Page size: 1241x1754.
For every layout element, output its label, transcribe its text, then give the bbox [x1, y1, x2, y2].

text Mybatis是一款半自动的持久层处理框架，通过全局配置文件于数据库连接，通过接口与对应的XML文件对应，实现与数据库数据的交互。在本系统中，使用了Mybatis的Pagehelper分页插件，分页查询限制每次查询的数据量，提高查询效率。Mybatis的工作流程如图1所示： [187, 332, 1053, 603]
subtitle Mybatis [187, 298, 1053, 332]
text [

* * * *

**Your objective**
Repeat, without changes, every line from the one that contains "For every layout" through the final line of the data.

**Exercise solution**
For every layout element, output its label, transcribe its text, then give the bbox [x1, y1, x2, y2].

text Mybatis是一款半自动的持久层处理框架，通过全局配置文件于数据库连接，通过接口与对应的XML文件对应，实现与数据库数据的交互。在本系统中，使用了Mybatis的Pagehelper分页插件，分页查询限制每次查询的数据量，提高查询效率。Mybatis的工作流程如图1所示： [187, 332, 1053, 603]
subtitle Mybatis [187, 298, 1053, 332]
text [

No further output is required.